BeritaMakaleNasionalTana Toraja

Suksesi Pilkada, Bawaslu Tana Toraja Target 33.390 KK Pengawasan Uji Petik

×

Suksesi Pilkada, Bawaslu Tana Toraja Target 33.390 KK Pengawasan Uji Petik

Sebarkan artikel ini

Jajaran Bawaslu Tana Toraja, yakni Pantarlih melakukan pencocokan dan penelitian (Coklit) data pemilih.

Ramapos.com, Tana Toraja – Dalam rangka menjamin hak politik warga negara khususnya di kabupaten Tana Toraja dalam menghadapi Pemilihan Kepala Daerah (Pilkada) 27 November 2024, Badan Pengawas Pemilu (Bawaslu) Tana Toraja melalui jajaran Panwascam dan PKD meningkatkan pengawasan terhadap tahapan pencocokan dan penelitian (coklit) data pemilih.

Pengawasan terhadap Pencoklitan yang dilaksanakan oleh Petugas Pemutakhiran Data Pemilih (Pantarlih) dilakukan dengan metode Pengawasan Melekat dan Uji Petik (Uji sampel).

Pelaksaan uji petik dimaksudkan untuk menguji kembali ketaatan tata cara, prosedur, dan mekanisme sebagaimana telah diamanatkan dalam UU No. 10 tahun 2016 tentang Pemilihan Kepala Daerah.

Bawaslu mengidentifikasi beberapa titik rawan yang menjadi fokus pengawasan, diantaranya:

  1. Ketaatan terhadap seluruh prosedur pelaksanaan Pencocokan dan Penelitian (Coklit) data Pemilih
  2. Kepala Keluarga yang tidak diCoklit tetapi ditempel stiker tanda sudah diCoklit
  3. Kepala Keluarga yang sudah diCoklit tetapi tidak ditempel stiker
  4. Kepala Keluarga yang sudah diCoklit dan sudah ditempel stiker
  5. Pantarlih yang melimpahkan tugasnya kepada orang lain (Joki).
  6. Pemilih Potensial yang belum terdaftar dalam Daftar Pemilih
  7.  Pemilih yang pindah domisili (keluar/masuk)
  8. Pemilih yang sudah meninggal dunia namun masih terdaftar dalam daftar.

“Kami melakukan pengawasan melekat terhadap Pantarlih, sekaligus juga kami melakukan uji sampel terhadap KK yg telah dicoklit oleh Pantarlih untuk menguji apakah Pantarlih telah mengikuti standar prosedur dalam melaksanakan tugasnya, sekaligus untuk menjamin hak Politik warga masyarakat” kata Kordiv.

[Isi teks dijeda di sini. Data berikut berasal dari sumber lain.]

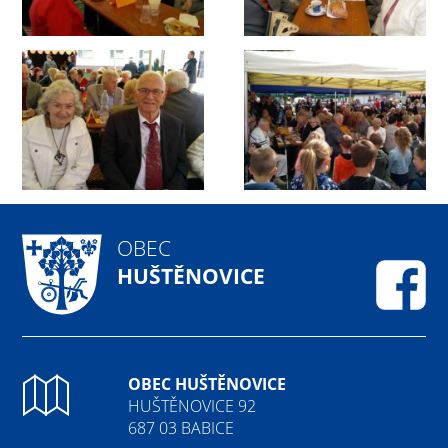
OBEC
HUŠTĚNOVICE
Fa
OBEC HUŠTĚNOVICE
HUŠTĚNOVICE 92
687 03 BABICE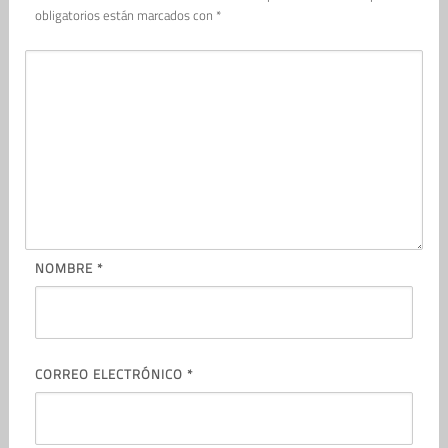
obligatorios están marcados con
*
NOMBRE
*
CORREO ELECTRÓNICO
*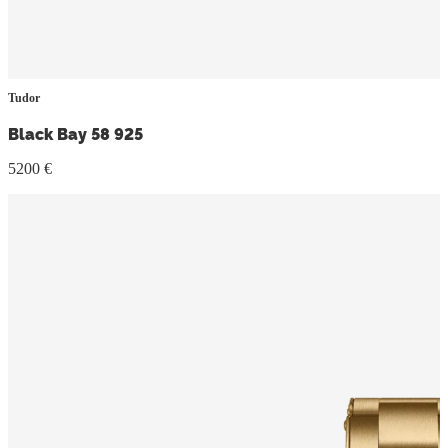
Tudor
Black Bay 58 925
5200 €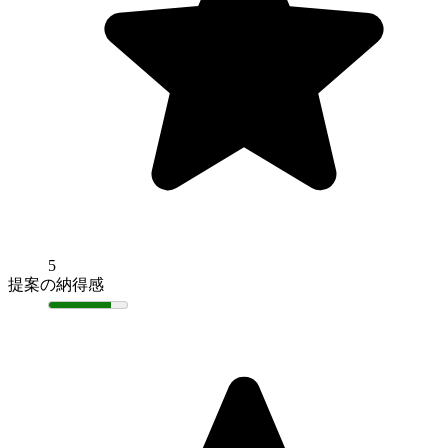
5
提案の納得感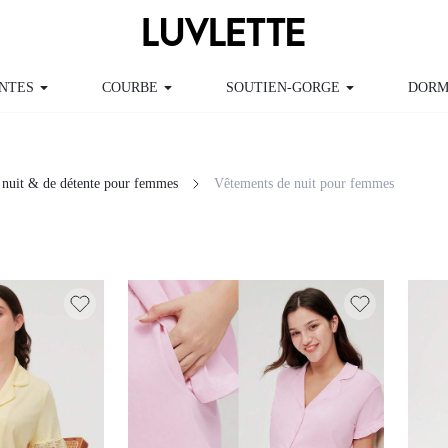
COURBE
SOUTIEN-GORGE
DORMIR ET SE DÉT
 de nuit & de détente pour femmes
Vêtements de nuit pour femmes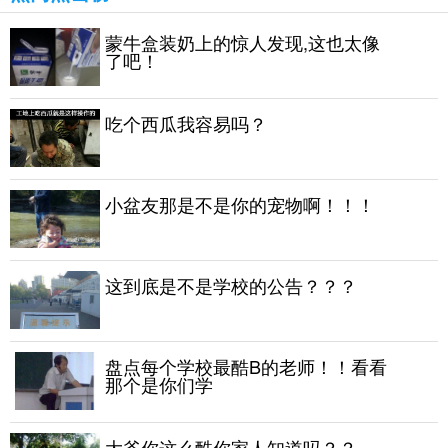
蒙牛盒装奶上的惊人发现,这也太像
了吧！
吃个西瓜我容易吗？
小盆友那是不是你的宠物啊！！！
这到底是不是学校的公告？？？
盘点每个学校最酷B的老师！！看看
那个是你们学
大爷你这么酷你家人知道吗？？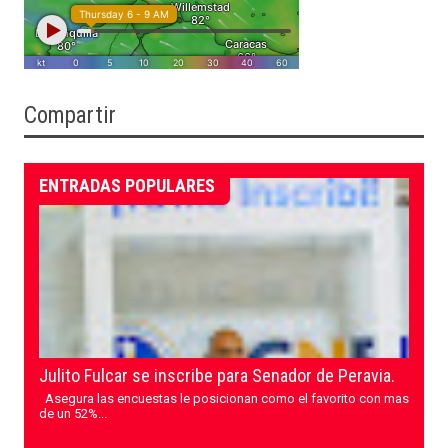
Compartir
ENTRADAS POPULARES
Julito Fulcar se inscribe para Senador de Peravia.
Asegura las encuestas le posicionan como el favorito con mas
de un 52%...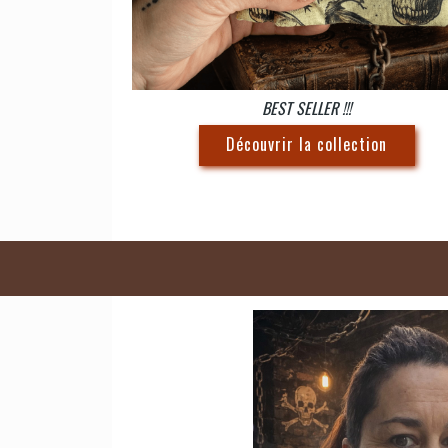
BEST SELLER !!!
Découvrir la collection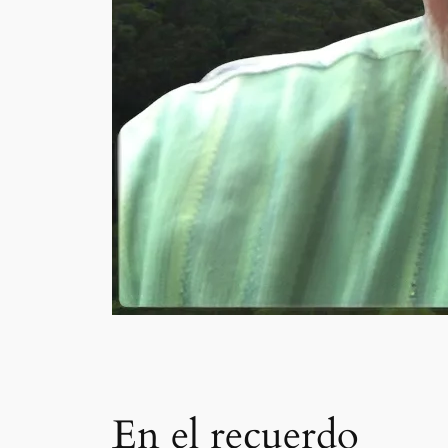
En el recuerdo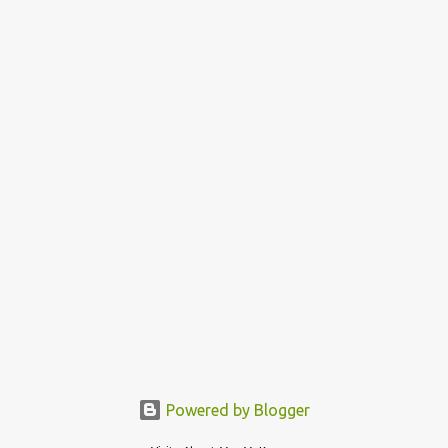
Powered by Blogger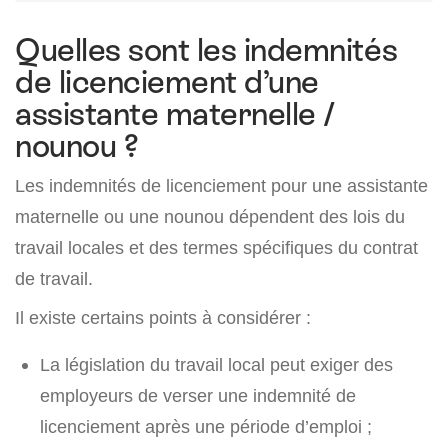
Quelles sont les indemnités
de licenciement d’une
assistante maternelle /
nounou ?
Les indemnités de licenciement pour une assistante
maternelle ou une nounou dépendent des lois du
travail locales et des termes spécifiques du contrat
de travail.
Il existe certains points à considérer :
La législation du travail local peut exiger des
employeurs de verser une indemnité de
licenciement après une période d’emploi ;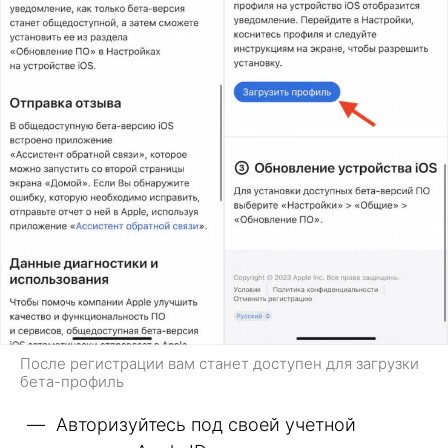
После регистрации вам станет доступен для загрузки
бета-профиль
Авторизуйтесь под своей учетной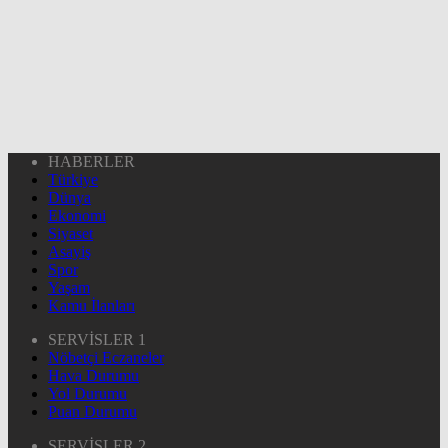
HABERLER
Türkiye
Dünya
Ekonomi
Siyaset
Asayiş
Spor
Yaşam
Kamu İlanları
SERVİSLER 1
Nöbetçi Eczaneler
Hava Durumu
Yol Durumu
Puan Durumu
SERVİSLER 2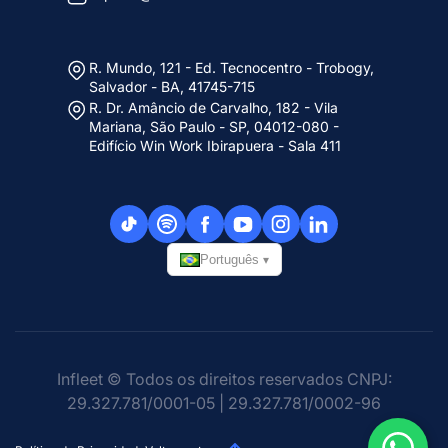
R. Mundo, 121 - Ed. Tecnocentro - Trobogy,
Salvador - BA, 41745-715
R. Dr. Amâncio de Carvalho, 182 - Vila
Mariana, São Paulo - SP, 04012-080 -
Edifício Win Work Ibirapuera - Sala 411
Português
▾
Infleet © Todos os direitos reservados CNPJ:
29.327.781/0001-05 | 29.327.781/0002-96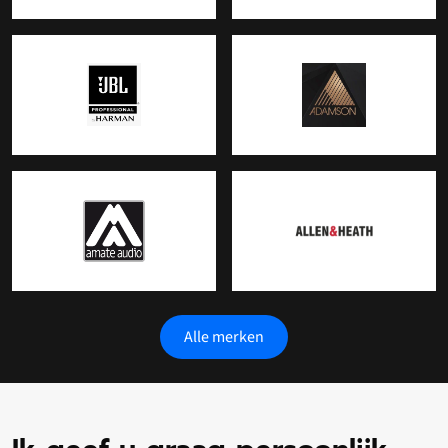
Alle merken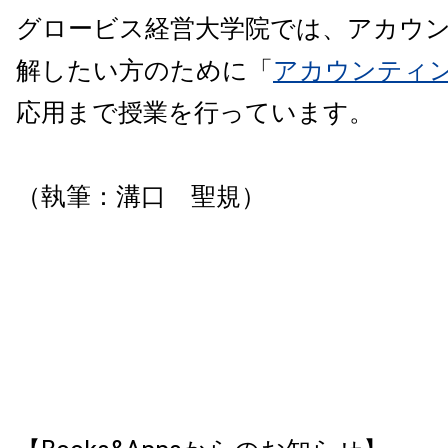
グロービス経営大学院では、アカウ
解したい方のために「
アカウンティ
応用まで授業を行っています。
（執筆：溝口 聖規
）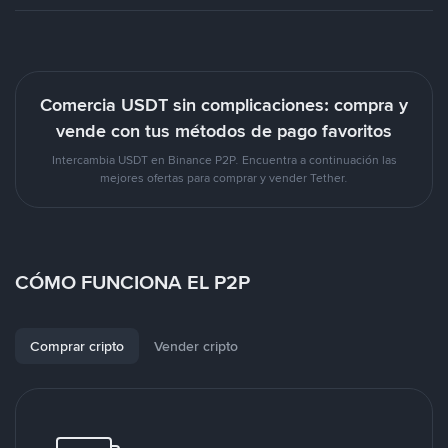
Comercia USDT sin complicaciones: compra y
vende con tus métodos de pago favoritos
Intercambia USDT en Binance P2P. Encuentra a continuación las
mejores ofertas para comprar y vender Tether.
CÓMO FUNCIONA EL P2P
Comprar cripto
Vender cripto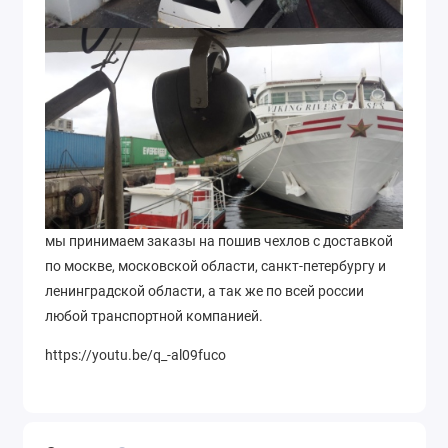
мы принимаем заказы на пошив чехлов с доставкой
по москве, московской области, санкт-петербургу и
ленинградской области, а так же по всей россии
любой транспортной компанией.
https://youtu.be/q_-al09fuco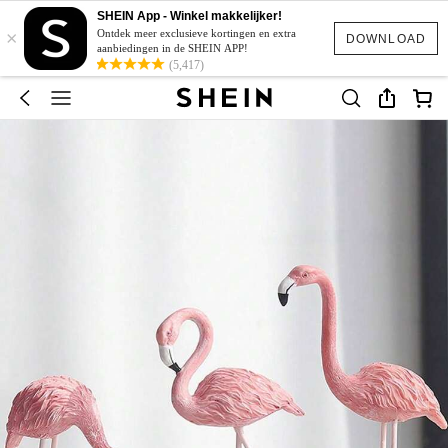
SHEIN App - Winkel makkelijker!
×
Ontdek meer exclusieve kortingen en extra
DOWNLOAD
aanbiedingen in de SHEIN APP!
(5,417)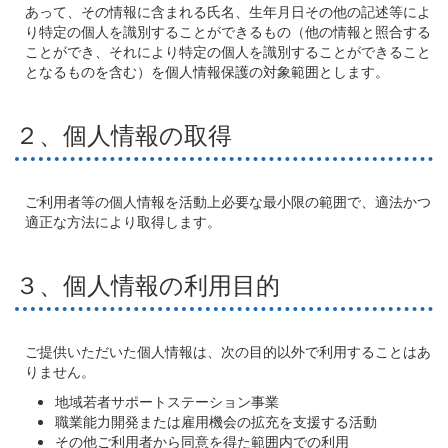
あって、その情報に含まれる氏名、生年月日その他の記述等によ
り特定の個人を識別することができるもの（他の情報と照合する
ことができ、それにより特定の個人を識別することができること
となるものを含む）を個人情報保護の対象範囲とします。
２、個人情報の取得
ご利用者等の個人情報を活動上必要な最小限の範囲で、適法かつ
適正な方法により取得します。
３、個人情報の利用目的
ご提供いただいた個人情報は、次の目的以外で利用することはあ
りません。
地域若者サポートステーション事業
職業能力開発または雇用機会の拡充を支援する活動
その他ご利用者から同意を得た範囲内での利用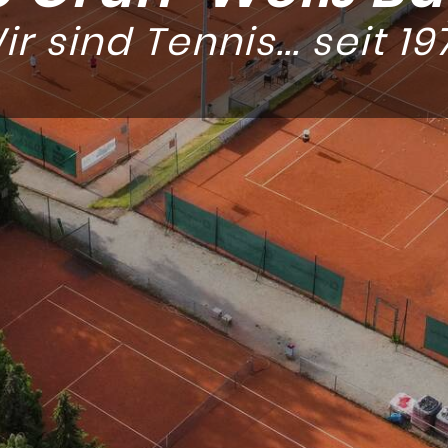
ir sind Tennis... seit 19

Hukum Pencegahan Partisipasi Masyarakat dan Humas bawaslu Kab Tana Toraja, Theofilus Lias Limongan, Senin. 01 Juli 2024.

Untuk menyukseskan gelaran Pilkada 2024, Theo mengajak seluruh masyarakat Tana Toraja untuk berpartisipasi melapor kepada Bawaslu atau Panwaslu Kecamatan atau Pengawas Kelurahan/Desa (PKD) jika ada masyarakat yang belum didaftar dalam daftar pemilih atau belum ter- Coklit namun sudah memenuhi syarat memilih pada 27 November 2024.

“Dalam 5 hari pelaksanaan coklit, Bawaslu Tana Toraja sudah melakukan uji petik terhadap kurang lebih 1.921 Kepala Keluarga berdasarkan laporan yang diterima dari beberapa Kecamatan” kata Theofilus.